NETTALI.COM - C’est fou la vitesse supersonique à laquelle nos hommes politiques se brouillent et se congratulent. Wade et Macky à nouveau ensemble, qui l’aurait cru ! C’est un feuilleton pour lequel, l’on a toujours pensé qu’il n’y aurait plus de nouvel épisode.

Mais qu’est-ce qu’il est interminable ce feuilleton ! C’est aussi cet effet rebondissement qui tient en haleine, les téléspectateurs qui ne manquent d’ailleurs pas d’applaudir et de s’émerveiller du génie des acteurs. A la surprise générale, les deux ont raccroché les wagons. Le fils Macky tout sage, a accueilli le père dans ce qui fut son ancienne demeure. Une manière de faire un pas de plus dans ce qu’il est convenu d’appeler les retrouvailles de Colobane ou plus exactement le protocole de Colobane. Les gladiateurs sont devenus des colombes. En atteste l’adoption du blanc subitement devenu la couleur tendance depuis les retrouvailles.

Mais qu’est-ce que nos pauvres oreilles ont sifflé, suite aux agressions verbales de l’un et de l’autre. De l’eau a coulé sous les ponts depuis. On a désormais affaire à des échanges d’amabilités, de propos empreints de douceur, l’entente cordiale quoi ! Mais le problème, c’est qu’ils ne veulent même plus que nos oreilles indiscrètes entendent ce qu’ils se sont murmuré dans le palais de la République. Ils ont préféré se fendre d’un communiqué bien laconique aux phrases si empreintes de diplomatie pour révéler la teneur de leurs discussions. Jeu de cache-cache ou ruse de lièvres. Ndiombor a en tout cas subitement baissé d’un ton sur le pétrole et le gaz. Celui qui traitait, il y a quelque temps, le gouvernement de corrompu, suite au reportage de la BBC, a adopté un ton bienveillant, un ton de conseiller. Il a quand même demandé à Macky Sall, la préservation des intérêts des Sénégalais. Quand même !

### Données présentées:
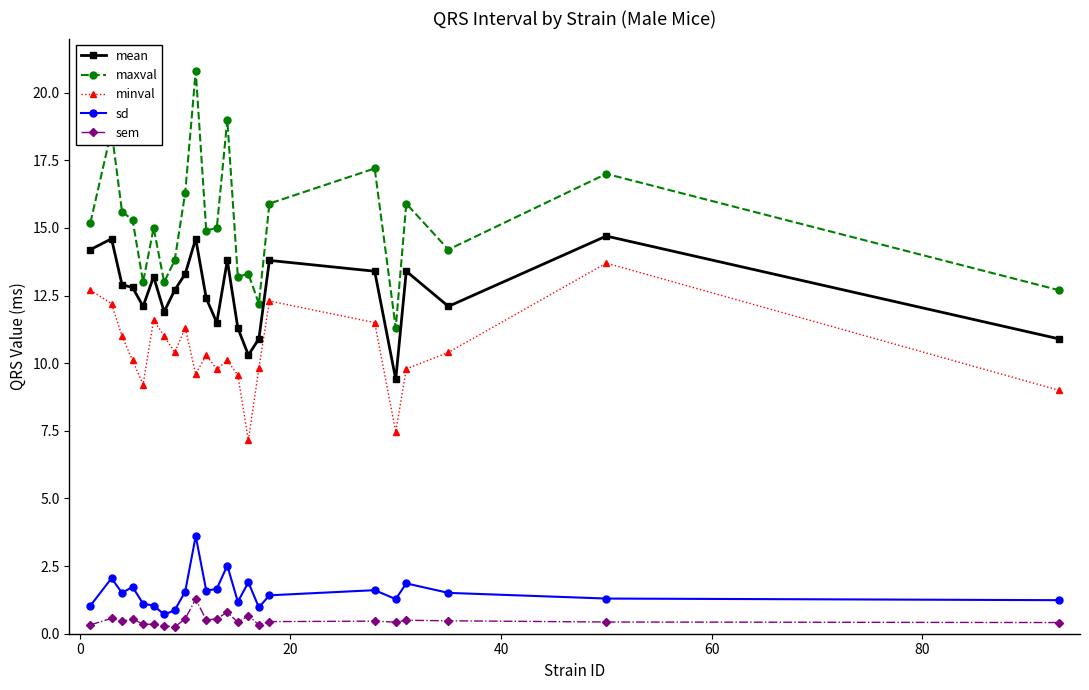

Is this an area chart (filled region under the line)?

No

--

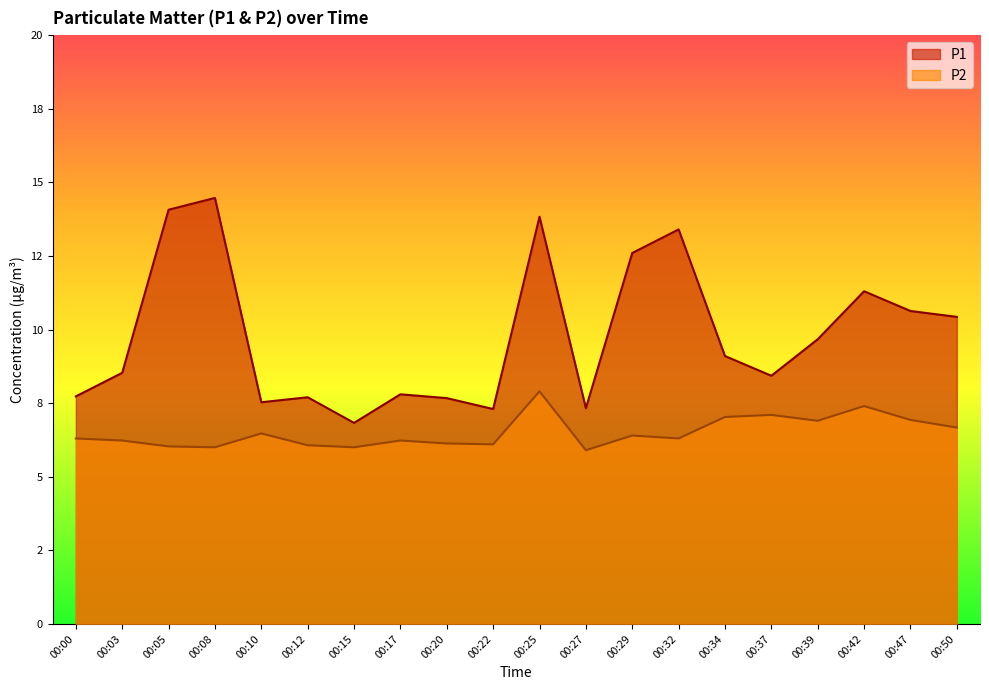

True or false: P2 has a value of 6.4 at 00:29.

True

### Consignes de travail:
Pouvez-vous recopier le passage du texte sur les retrouvailles entre Wade et Macky qui va de « Mais qu’est-ce qu’il » à « depuis les retrouvailles. », en remplaçant « colombes » par « tourterelles » ?

### Réponse à l'exercice:
Mais qu’est-ce qu’il est interminable ce feuilleton ! C’est aussi cet effet rebondissement qui tient en haleine, les téléspectateurs qui ne manquent d’ailleurs pas d’applaudir et de s’émerveiller du génie des acteurs. A la surprise générale, les deux ont raccroché les wagons. Le fils Macky tout sage, a accueilli le père dans ce qui fut son ancienne demeure. Une manière de faire un pas de plus dans ce qu’il est convenu d’appeler les retrouvailles de Colobane ou plus exactement le protocole de Colobane. Les gladiateurs sont devenus des tourterelles. En atteste l’adoption du blanc subitement devenu la couleur tendance depuis les retrouvailles.